View source: R/simulate_DDT_functions.R
simulate_DDT_tree | R Documentation |
Simulate a tree from a DDT process. Only the tree topology and branch lengths are simulated, without node parameters.
simulate_DDT_tree(K, c, c_order = 1, alpha = 0, theta = 0)
K |
number of leaves (classes) on the tree |
c |
hyparameter of divergence function a(t) |
c_order |
equals 1 (default) or 2 to choose divergence function a(t) = c/(1-t) or c/(1-t)^2. |
alpha , theta |
hyparameter of branching probability a(t) Gamma(m-alpha) / Gamma(m+1+theta) For DDT, alpha = theta = 0. For general multifurcating tree from a Pitman-Yor process, specify positive values to alpha and theta. It is, however, recommended using alpha = theta = 0 in inference because multifurcating trees have not been tested rigorously. |
A class "phylo" tree with K leaves. The leaf nodes are labeled "v1", ..., "vK", root node "u1", and internal nodes "u2", ..., "uK". Note that this tree does not contain any node parameters.

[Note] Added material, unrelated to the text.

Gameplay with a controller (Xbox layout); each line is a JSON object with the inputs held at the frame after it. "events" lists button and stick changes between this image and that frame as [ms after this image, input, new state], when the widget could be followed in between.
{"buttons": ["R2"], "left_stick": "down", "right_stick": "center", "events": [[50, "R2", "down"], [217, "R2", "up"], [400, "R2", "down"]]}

Knowles, D. A., & Ghahramani, Z. (2014). Pitman yor diffusion trees for bayesian hierarchical clustering. IEEE transactions on pattern analysis and machine intelligence, 37(2), 271-289.
Other simulate DDT-LCM data:
simulate_lcm_given_tree()
,
simulate_lcm_response()
,
simulate_parameter_on_tree()
K <- 6
c <- 5
c_order <- 1
tree1 <- simulate_DDT_tree(K, c, c_order)
tree2 <- simulate_DDT_tree(K, c, c_order, alpha = 0.4, theta = 0.1)
tree3 <- simulate_DDT_tree(K, c, c_order, alpha = 0.8, theta = 0.1)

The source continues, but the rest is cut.